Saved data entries
▬▬▬▬▬▬

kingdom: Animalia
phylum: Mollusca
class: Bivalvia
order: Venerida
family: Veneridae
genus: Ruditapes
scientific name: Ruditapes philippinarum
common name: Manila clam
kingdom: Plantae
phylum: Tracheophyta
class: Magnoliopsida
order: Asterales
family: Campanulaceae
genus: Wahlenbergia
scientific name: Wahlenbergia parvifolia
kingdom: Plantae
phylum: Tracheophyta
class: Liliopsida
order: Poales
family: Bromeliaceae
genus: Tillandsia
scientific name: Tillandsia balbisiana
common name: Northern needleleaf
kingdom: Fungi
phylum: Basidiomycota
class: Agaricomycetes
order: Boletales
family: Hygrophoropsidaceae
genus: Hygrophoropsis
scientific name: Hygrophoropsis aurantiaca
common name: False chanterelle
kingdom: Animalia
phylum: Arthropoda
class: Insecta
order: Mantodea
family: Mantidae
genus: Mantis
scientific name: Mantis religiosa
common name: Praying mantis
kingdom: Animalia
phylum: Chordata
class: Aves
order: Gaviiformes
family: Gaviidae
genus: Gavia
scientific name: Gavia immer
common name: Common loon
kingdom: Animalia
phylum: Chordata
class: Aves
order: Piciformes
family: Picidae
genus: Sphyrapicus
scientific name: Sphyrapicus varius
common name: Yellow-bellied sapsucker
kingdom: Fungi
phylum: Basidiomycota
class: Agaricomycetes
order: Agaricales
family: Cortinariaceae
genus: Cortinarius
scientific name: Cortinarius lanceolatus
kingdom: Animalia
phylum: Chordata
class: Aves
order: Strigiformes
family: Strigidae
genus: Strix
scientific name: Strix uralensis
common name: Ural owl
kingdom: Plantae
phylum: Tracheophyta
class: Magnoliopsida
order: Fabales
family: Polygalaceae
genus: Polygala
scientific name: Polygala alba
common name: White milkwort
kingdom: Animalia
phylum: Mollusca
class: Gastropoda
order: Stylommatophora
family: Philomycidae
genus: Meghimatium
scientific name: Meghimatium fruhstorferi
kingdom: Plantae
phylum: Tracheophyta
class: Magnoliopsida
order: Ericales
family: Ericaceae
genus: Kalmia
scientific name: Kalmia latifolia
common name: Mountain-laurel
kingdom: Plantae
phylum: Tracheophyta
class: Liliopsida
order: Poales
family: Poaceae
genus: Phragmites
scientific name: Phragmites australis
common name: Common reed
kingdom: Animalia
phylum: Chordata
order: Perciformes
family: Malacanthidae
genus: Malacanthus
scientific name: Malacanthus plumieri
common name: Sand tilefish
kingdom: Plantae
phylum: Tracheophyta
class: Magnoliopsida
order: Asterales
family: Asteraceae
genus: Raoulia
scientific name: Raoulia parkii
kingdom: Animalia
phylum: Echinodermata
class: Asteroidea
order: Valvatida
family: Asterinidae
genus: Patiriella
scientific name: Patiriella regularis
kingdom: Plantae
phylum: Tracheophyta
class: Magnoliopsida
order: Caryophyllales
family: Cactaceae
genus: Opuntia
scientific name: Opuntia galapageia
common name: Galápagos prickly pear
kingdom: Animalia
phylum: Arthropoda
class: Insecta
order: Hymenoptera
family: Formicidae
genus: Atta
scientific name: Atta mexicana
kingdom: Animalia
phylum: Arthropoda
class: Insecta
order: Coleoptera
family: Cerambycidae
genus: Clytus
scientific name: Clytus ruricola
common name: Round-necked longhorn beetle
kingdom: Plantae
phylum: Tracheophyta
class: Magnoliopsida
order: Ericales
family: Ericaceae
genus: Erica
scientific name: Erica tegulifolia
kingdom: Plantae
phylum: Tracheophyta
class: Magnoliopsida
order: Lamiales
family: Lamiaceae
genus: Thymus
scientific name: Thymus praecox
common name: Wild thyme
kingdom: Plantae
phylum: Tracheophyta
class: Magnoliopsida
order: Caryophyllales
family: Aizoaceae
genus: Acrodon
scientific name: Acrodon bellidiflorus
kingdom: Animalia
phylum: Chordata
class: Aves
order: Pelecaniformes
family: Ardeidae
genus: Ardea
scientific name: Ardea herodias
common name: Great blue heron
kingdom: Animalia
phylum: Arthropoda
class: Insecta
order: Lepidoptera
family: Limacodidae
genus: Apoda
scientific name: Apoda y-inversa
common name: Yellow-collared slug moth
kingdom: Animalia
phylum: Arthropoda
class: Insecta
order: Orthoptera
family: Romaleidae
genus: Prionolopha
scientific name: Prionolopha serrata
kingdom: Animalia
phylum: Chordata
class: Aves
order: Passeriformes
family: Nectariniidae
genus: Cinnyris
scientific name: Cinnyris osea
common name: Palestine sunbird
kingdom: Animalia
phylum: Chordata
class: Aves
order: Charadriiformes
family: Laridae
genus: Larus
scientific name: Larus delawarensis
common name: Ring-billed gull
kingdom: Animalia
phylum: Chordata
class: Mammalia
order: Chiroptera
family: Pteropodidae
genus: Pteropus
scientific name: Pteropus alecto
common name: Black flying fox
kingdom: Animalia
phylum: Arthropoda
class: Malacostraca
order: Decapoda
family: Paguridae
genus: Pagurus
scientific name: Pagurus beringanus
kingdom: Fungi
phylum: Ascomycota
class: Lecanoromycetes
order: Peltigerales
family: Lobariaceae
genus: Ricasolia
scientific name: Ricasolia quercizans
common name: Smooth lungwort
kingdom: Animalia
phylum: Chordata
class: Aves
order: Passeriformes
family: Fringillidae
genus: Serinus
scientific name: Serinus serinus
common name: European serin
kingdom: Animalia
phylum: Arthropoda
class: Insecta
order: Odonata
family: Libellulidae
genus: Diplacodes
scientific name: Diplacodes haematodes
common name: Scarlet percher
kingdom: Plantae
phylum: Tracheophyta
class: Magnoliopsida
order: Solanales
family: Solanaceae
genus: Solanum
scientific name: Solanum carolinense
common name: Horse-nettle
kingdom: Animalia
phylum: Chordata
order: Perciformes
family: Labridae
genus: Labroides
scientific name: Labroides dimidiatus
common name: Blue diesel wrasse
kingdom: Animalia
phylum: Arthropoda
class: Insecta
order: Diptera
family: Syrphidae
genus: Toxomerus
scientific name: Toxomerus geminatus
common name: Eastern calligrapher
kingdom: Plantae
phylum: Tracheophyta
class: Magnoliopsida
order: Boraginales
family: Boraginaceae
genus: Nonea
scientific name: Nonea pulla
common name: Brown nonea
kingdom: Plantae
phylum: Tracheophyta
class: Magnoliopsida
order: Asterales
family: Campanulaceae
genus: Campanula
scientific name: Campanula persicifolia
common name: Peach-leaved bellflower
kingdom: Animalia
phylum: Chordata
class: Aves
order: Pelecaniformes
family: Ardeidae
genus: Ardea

▬▬▬▬▬▬

Arrange the lines from the one containing "genus: Apoda" through the one containing "order: Diptera", inclusive, as a Markdown table with the columns Row and Record line. Number each row, skip any blank lines, and include no other lines.

| Row | Record line |
|---|---|
| 1 | genus: Apoda |
| 2 | scientific name: Apoda y-inversa |
| 3 | common name: Yellow-collared slug moth |
| 4 | kingdom: Animalia |
| 5 | phylum: Arthropoda |
| 6 | class: Insecta |
| 7 | order: Orthoptera |
| 8 | family: Romaleidae |
| 9 | genus: Prionolopha |
| 10 | scientific name: Prionolopha serrata |
| 11 | kingdom: Animalia |
| 12 | phylum: Chordata |
| 13 | class: Aves |
| 14 | order: Passeriformes |
| 15 | family: Nectariniidae |
| 16 | genus: Cinnyris |
| 17 | scientific name: Cinnyris osea |
| 18 | common name: Palestine sunbird |
| 19 | kingdom: Animalia |
| 20 | phylum: Chordata |
| 21 | class: Aves |
| 22 | order: Charadriiformes |
| 23 | family: Laridae |
| 24 | genus: Larus |
| 25 | scientific name: Larus delawarensis |
| 26 | common name: Ring-billed gull |
| 27 | kingdom: Animalia |
| 28 | phylum: Chordata |
| 29 | class: Mammalia |
| 30 | order: Chiroptera |
| 31 | family: Pteropodidae |
| 32 | genus: Pteropus |
| 33 | scientific name: Pteropus alecto |
| 34 | common name: Black flying fox |
| 35 | kingdom: Animalia |
| 36 | phylum: Arthropoda |
| 37 | class: Malacostraca |
| 38 | order: Decapoda |
| 39 | family: Paguridae |
| 40 | genus: Pagurus |
| 41 | scientific name: Pagurus beringanus |
| 42 | kingdom: Fungi |
| 43 | phylum: Ascomycota |
| 44 | class: Lecanoromycetes |
| 45 | order: Peltigerales |
| 46 | family: Lobariaceae |
| 47 | genus: Ricasolia |
| 48 | scientific name: Ricasolia quercizans |
| 49 | common name: Smooth lungwort |
| 50 | kingdom: Animalia |
| 51 | phylum: Chordata |
| 52 | class: Aves |
| 53 | order: Passeriformes |
| 54 | family: Fringillidae |
| 55 | genus: Serinus |
| 56 | scientific name: Serinus serinus |
| 57 | common name: European serin |
| 58 | kingdom: Animalia |
| 59 | phylum: Arthropoda |
| 60 | class: Insecta |
| 61 | order: Odonata |
| 62 | family: Libellulidae |
| 63 | genus: Diplacodes |
| 64 | scientific name: Diplacodes haematodes |
| 65 | common name: Scarlet percher |
| 66 | kingdom: Plantae |
| 67 | phylum: Tracheophyta |
| 68 | class: Magnoliopsida |
| 69 | order: Solanales |
| 70 | family: Solanaceae |
| 71 | genus: Solanum |
| 72 | scientific name: Solanum carolinense |
| 73 | common name: Horse-nettle |
| 74 | kingdom: Animalia |
| 75 | phylum: Chordata |
| 76 | order: Perciformes |
| 77 | family: Labridae |
| 78 | genus: Labroides |
| 79 | scientific name: Labroides dimidiatus |
| 80 | common name: Blue diesel wrasse |
| 81 | kingdom: Animalia |
| 82 | phylum: Arthropoda |
| 83 | class: Insecta |
| 84 | order: Diptera |